Fue en ese trágico momento cuando ocurrió lo inesperado. Tomando la fuerza del sufrimiento que brotaba de Rachel, a través de Elvetia, a la que usaron como canalizadora, los espíritus vengativos que habitaban la mansión abrieron la puerta de la celda a la mujer y la acompañaron como un ejército de almas perdidas hacia el sótano. Tal era su furia que la puerta del sótano saltó como si hubiera sufrido una terrible explosión. Cuando Elvetia descendió las escaleras se encontró a su marido, en una posición bastante ridícula y un poco irrisoria a pesar de la terrible situación. Aturdido se subía los pantalones que le colgaban por los tobillos. Por suerte, Elvetia se dio cuenta de que la niña todavía estaba viva, aunque muy ensangrentada. Por lo menos habían llegado antes de que aquel malnacido abusara sexualmente de ella.

Cuando Alfred alzó la mirada para enfrentarse a su mujer, terminando de abrochar torpemente sus pantalones. Ella se alzaba en la escalera, como una diosa roja llena de ira, flotando sobre la espesa niebla, en la que tomaban forma rostros coléricos y cuerpos difusos. Reconoció los rostros y, de pronto, sintió miedo.

—Es tiempo de pagar —dijo Elvetia con la voz de Mary Copperboat, acompañada con el eco de las demás voces que formaban en ese momento parte de ella, incluida la voz de la inocente Emma, la propia hija de Alfred.

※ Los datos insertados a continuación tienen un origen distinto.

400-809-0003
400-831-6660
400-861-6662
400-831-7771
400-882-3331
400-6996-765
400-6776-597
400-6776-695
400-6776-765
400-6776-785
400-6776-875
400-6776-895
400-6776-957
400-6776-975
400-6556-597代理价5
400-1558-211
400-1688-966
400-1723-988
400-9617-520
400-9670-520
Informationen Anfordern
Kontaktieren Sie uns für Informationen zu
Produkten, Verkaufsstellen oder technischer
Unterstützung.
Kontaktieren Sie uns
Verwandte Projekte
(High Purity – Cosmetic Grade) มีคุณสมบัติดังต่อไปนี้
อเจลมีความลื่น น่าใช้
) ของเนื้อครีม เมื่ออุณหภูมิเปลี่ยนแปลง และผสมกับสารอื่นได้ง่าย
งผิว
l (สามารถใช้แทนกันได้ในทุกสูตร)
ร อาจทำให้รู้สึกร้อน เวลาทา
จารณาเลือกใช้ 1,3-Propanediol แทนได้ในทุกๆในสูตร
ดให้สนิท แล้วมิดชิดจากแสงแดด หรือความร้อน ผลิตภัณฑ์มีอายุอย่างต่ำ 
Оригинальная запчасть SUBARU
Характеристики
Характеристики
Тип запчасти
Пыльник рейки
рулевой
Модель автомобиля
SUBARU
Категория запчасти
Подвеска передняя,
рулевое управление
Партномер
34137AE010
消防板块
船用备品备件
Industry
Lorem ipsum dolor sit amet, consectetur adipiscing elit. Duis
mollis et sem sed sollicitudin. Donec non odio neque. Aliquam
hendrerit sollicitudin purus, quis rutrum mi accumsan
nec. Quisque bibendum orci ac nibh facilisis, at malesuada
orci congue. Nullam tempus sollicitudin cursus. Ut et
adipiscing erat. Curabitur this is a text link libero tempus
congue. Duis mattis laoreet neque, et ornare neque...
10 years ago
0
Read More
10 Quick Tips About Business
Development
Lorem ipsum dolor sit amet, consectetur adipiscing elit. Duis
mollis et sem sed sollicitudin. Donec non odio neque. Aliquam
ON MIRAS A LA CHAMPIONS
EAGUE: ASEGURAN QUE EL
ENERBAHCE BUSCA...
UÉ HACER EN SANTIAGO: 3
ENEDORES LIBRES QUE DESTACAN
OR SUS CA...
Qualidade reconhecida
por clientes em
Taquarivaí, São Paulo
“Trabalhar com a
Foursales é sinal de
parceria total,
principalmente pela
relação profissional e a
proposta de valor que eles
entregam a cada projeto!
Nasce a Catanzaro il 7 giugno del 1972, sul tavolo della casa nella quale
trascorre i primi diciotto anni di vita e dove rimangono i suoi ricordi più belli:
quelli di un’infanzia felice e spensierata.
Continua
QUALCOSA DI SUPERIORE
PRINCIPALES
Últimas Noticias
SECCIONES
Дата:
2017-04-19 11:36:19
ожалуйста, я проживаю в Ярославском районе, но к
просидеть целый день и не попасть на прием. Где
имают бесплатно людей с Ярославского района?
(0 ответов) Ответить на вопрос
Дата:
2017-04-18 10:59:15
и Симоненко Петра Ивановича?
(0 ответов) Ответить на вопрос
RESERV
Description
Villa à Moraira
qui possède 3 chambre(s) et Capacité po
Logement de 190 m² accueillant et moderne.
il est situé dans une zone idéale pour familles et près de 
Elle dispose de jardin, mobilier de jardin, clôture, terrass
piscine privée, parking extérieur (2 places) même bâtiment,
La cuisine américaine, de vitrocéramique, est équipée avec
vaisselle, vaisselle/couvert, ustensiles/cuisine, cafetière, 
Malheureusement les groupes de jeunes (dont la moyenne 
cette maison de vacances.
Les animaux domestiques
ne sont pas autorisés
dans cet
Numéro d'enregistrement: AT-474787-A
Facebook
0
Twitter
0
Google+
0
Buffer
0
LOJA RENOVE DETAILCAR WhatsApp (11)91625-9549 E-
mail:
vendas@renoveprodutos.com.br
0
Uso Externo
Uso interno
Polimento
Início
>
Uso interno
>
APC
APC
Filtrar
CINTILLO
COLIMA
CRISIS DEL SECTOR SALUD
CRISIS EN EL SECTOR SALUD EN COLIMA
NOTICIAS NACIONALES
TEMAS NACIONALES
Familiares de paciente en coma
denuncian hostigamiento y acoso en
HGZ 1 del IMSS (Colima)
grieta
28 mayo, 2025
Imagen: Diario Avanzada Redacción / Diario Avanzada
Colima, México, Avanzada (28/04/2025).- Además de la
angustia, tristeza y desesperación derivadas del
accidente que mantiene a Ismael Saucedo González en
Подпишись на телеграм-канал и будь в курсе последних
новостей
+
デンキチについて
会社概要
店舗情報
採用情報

Fue la niebla, la espesa niebla azul, la que comenzó a descender la escalera como una etérea inundación en el sótano, atrapando con sus invisibles garras al señor Alfred Copperboat de Nueva York, afincado en Misty, farmacéutico de profesión, envenenador, psicópata y asesino en serie en sus horas libres. En la niebla danzaban encolerizados los espectros.

Cuando la bruma se disolvió, llevándose con ella a los fantasmas, en el suelo del sótano quedó nada más que un cuerpo descarnado que parecía haber sido prendido fuego con gasolina y después bañado en ácido sulfúrico. En la camilla, la pequeña Rachel, con su cuerpo lleno de arañazos y finas heridas de bisturí, se abrazaba sollozando a la señorita Elvetia Sandford, viuda de Alfred Copperboat…

Esta es la historia que ha llegado a mis oídos, y seguro que también a los vuestros, con diversas variaciones, como siempre ocurre con estas historias. ¿Cuánto hay de verdad en ella?... No sabría decirlo, pero sí que puedo aseguraros que después de que estos hechos sucedieran, Misty se convirtió en un pueblo herido de muerte. Los jóvenes comenzaron a irse a la gran ciudad y los viejos murieron sin esperanzas. Con el paso de los años terminó siendo un pueblo fantasma, cubierto por una eterna niebla azul, que parecía intentar borrar el recuerdo de una ciudad que una vez fue feliz. La más feliz de Norteamérica.